The problem | Copy every entry below line for line, without changing anything. Leave the pictures out of your copy.

* start Data shown *

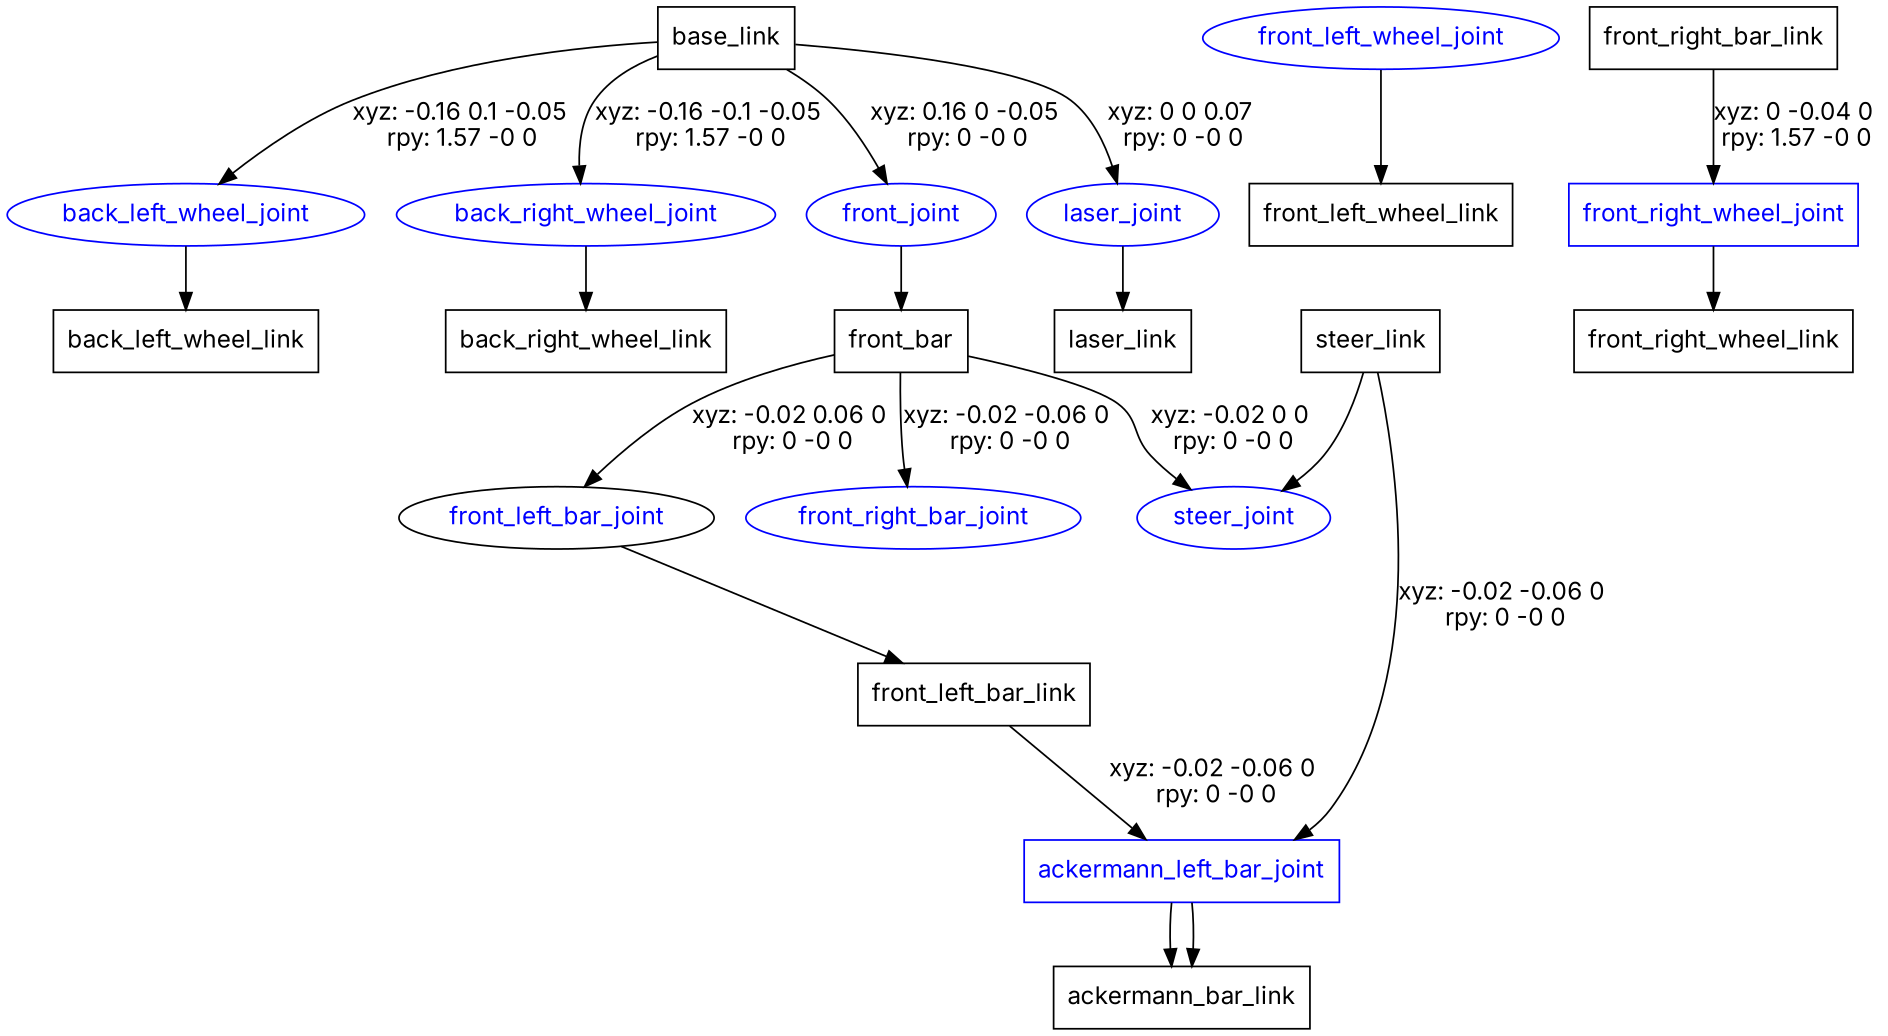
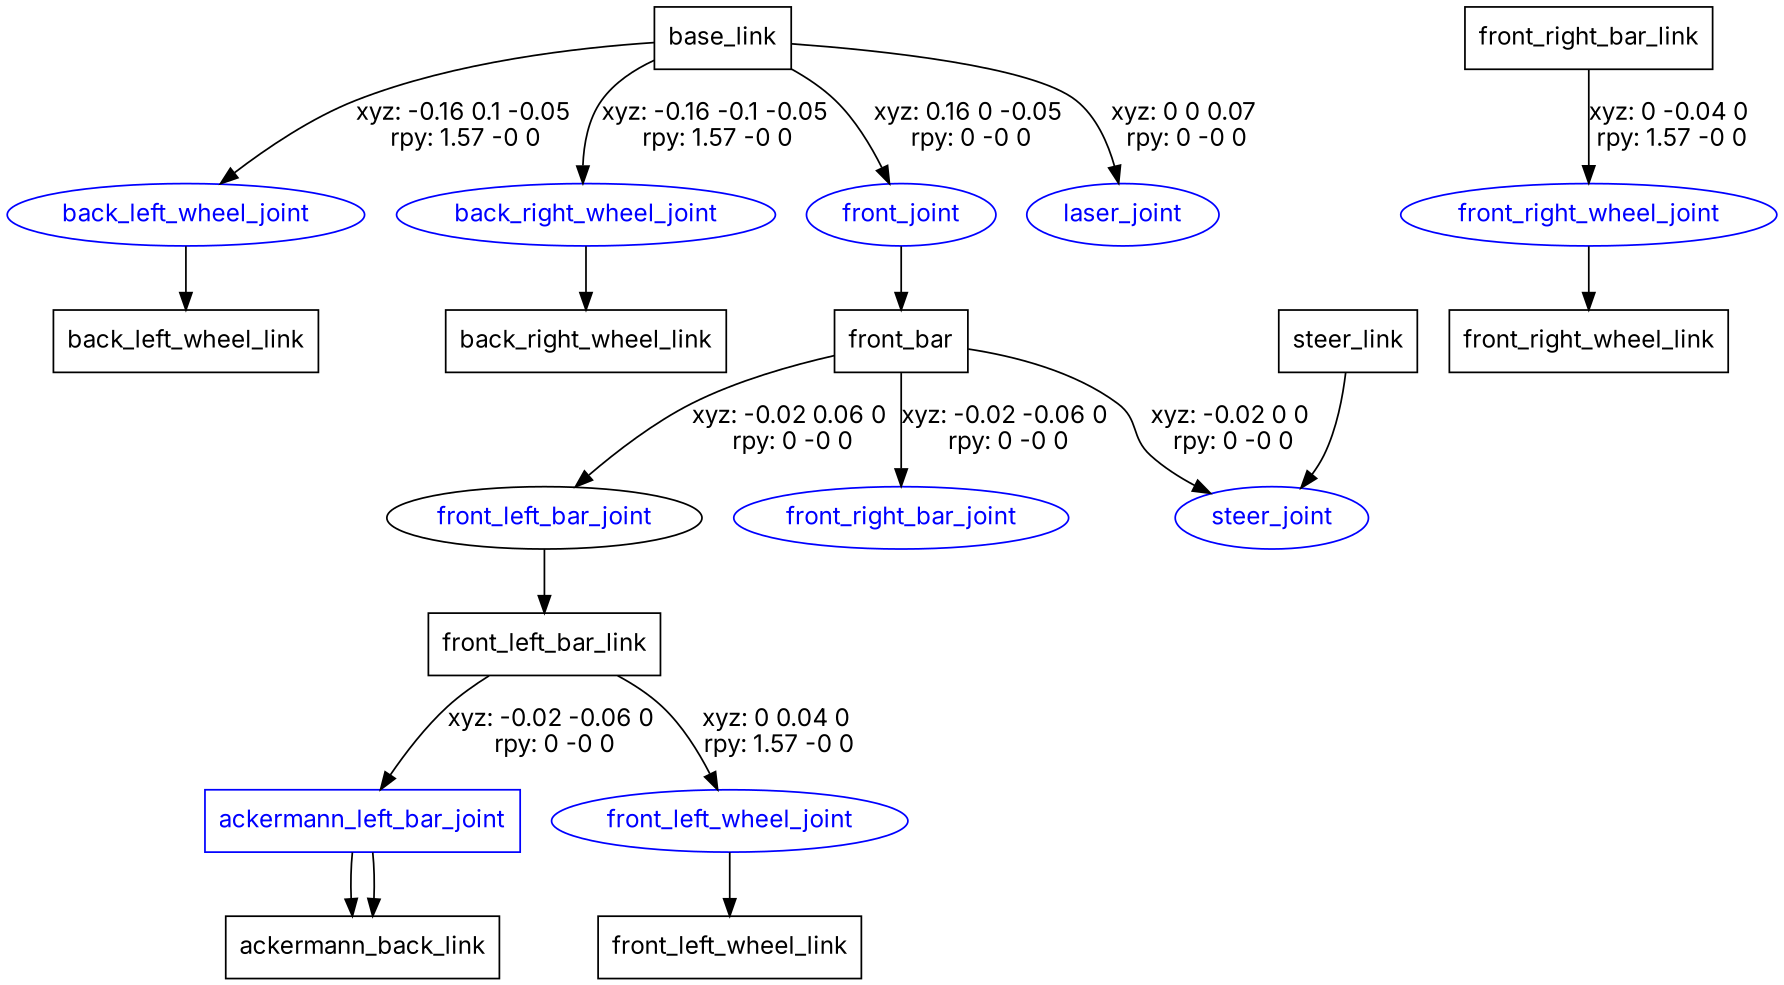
  digraph {
    fontname=Inter
    node [fontname=Inter shape=box]
    edge [fontname=Inter]
    n1 [label=base_link]
    back_left_wheel_joint [color=blue fontcolor=blue shape=ellipse]
    back_right_wheel_joint [color=blue fontcolor=blue shape=ellipse]
    front_joint [color=blue fontcolor=blue shape=ellipse]
    laser_joint [color=blue fontcolor=blue shape=ellipse]
    n6 [label=back_left_wheel_link]
    n7 [label=back_right_wheel_link]
    n8 [label=front_bar]
-   n9 [label=laser_link]
    front_left_bar_joint [color=black fontcolor=blue shape=ellipse]
    front_right_bar_joint [color=blue fontcolor=blue shape=ellipse]
    steer_joint [color=blue fontcolor=blue shape=ellipse]
    n13 [label=front_left_bar_link]
    ackermann_left_bar_joint [color=blue fontcolor=blue]
    front_left_wheel_joint [color=blue fontcolor=blue shape=ellipse]
-   n16 [label=ackermann_bar_link]
+   n16 [label=ackermann_back_link]
    n17 [label=front_left_wheel_link]
    n18 [label=front_right_bar_link]
-   front_right_wheel_joint [color=blue fontcolor=blue]
+   front_right_wheel_joint [color=blue fontcolor=blue shape=ellipse]
    n20 [label=front_right_wheel_link]
    n21 [label=steer_link]
    n1 -> back_left_wheel_joint [label="xyz: -0.16 0.1 -0.05 \nrpy: 1.57 -0 0"]
    n1 -> back_right_wheel_joint [label="xyz: -0.16 -0.1 -0.05 \nrpy: 1.57 -0 0"]
    n1 -> front_joint [label="xyz: 0.16 0 -0.05 \nrpy: 0 -0 0"]
    n1 -> laser_joint [label="xyz: 0 0 0.07 \nrpy: 0 -0 0"]
    back_left_wheel_joint -> n6
    back_right_wheel_joint -> n7
    front_joint -> n8
-   laser_joint -> n9
    n8 -> front_left_bar_joint [label="xyz: -0.02 0.06 0 \nrpy: 0 -0 0"]
    n8 -> front_right_bar_joint [label="xyz: -0.02 -0.06 0 \nrpy: 0 -0 0"]
    n8 -> steer_joint [label="xyz: -0.02 0 0 \nrpy: 0 -0 0"]
    front_left_bar_joint -> n13
    n13 -> ackermann_left_bar_joint [label="xyz: -0.02 -0.06 0 \nrpy: 0 -0 0"]
+   n13 -> front_left_wheel_joint [label="xyz: 0 0.04 0 \nrpy: 1.57 -0 0"]
    ackermann_left_bar_joint -> n16
    ackermann_left_bar_joint -> n16
    front_left_wheel_joint -> n17
    n18 -> front_right_wheel_joint [label="xyz: 0 -0.04 0 \nrpy: 1.57 -0 0"]
    front_right_wheel_joint -> n20
    n21 -> steer_joint
-   n21 -> ackermann_left_bar_joint [label="xyz: -0.02 -0.06 0 \nrpy: 0 -0 0"]
  }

* end Data shown *

Right answer |
  digraph {
    fontname=Inter
    node [fontname=Inter shape=box]
    edge [fontname=Inter]
    n1 [label=base_link]
    back_left_wheel_joint [color=blue fontcolor=blue shape=ellipse]
    back_right_wheel_joint [color=blue fontcolor=blue shape=ellipse]
    front_joint [color=blue fontcolor=blue shape=ellipse]
    laser_joint [color=blue fontcolor=blue shape=ellipse]
    n6 [label=back_left_wheel_link]
    n7 [label=back_right_wheel_link]
    n8 [label=front_bar]
-   n9 [label=laser_link]
    front_left_bar_joint [color=black fontcolor=blue shape=ellipse]
    front_right_bar_joint [color=blue fontcolor=blue shape=ellipse]
    steer_joint [color=blue fontcolor=blue shape=ellipse]
    n13 [label=front_left_bar_link]
    ackermann_left_bar_joint [color=blue fontcolor=blue]
    front_left_wheel_joint [color=blue fontcolor=blue shape=ellipse]
-   n16 [label=ackermann_bar_link]
+   n16 [label=ackermann_back_link]
    n17 [label=front_left_wheel_link]
    n18 [label=front_right_bar_link]
-   front_right_wheel_joint [color=blue fontcolor=blue]
+   front_right_wheel_joint [color=blue fontcolor=blue shape=ellipse]
    n20 [label=front_right_wheel_link]
    n21 [label=steer_link]
    n1 -> back_left_wheel_joint [label="xyz: -0.16 0.1 -0.05 \nrpy: 1.57 -0 0"]
    n1 -> back_right_wheel_joint [label="xyz: -0.16 -0.1 -0.05 \nrpy: 1.57 -0 0"]
    n1 -> front_joint [label="xyz: 0.16 0 -0.05 \nrpy: 0 -0 0"]
    n1 -> laser_joint [label="xyz: 0 0 0.07 \nrpy: 0 -0 0"]
    back_left_wheel_joint -> n6
    back_right_wheel_joint -> n7
    front_joint -> n8
-   laser_joint -> n9
    n8 -> front_left_bar_joint [label="xyz: -0.02 0.06 0 \nrpy: 0 -0 0"]
    n8 -> front_right_bar_joint [label="xyz: -0.02 -0.06 0 \nrpy: 0 -0 0"]
    n8 -> steer_joint [label="xyz: -0.02 0 0 \nrpy: 0 -0 0"]
    front_left_bar_joint -> n13
    n13 -> ackermann_left_bar_joint [label="xyz: -0.02 -0.06 0 \nrpy: 0 -0 0"]
+   n13 -> front_left_wheel_joint [label="xyz: 0 0.04 0 \nrpy: 1.57 -0 0"]
    ackermann_left_bar_joint -> n16
    ackermann_left_bar_joint -> n16
    front_left_wheel_joint -> n17
    n18 -> front_right_wheel_joint [label="xyz: 0 -0.04 0 \nrpy: 1.57 -0 0"]
    front_right_wheel_joint -> n20
    n21 -> steer_joint
-   n21 -> ackermann_left_bar_joint [label="xyz: -0.02 -0.06 0 \nrpy: 0 -0 0"]
  }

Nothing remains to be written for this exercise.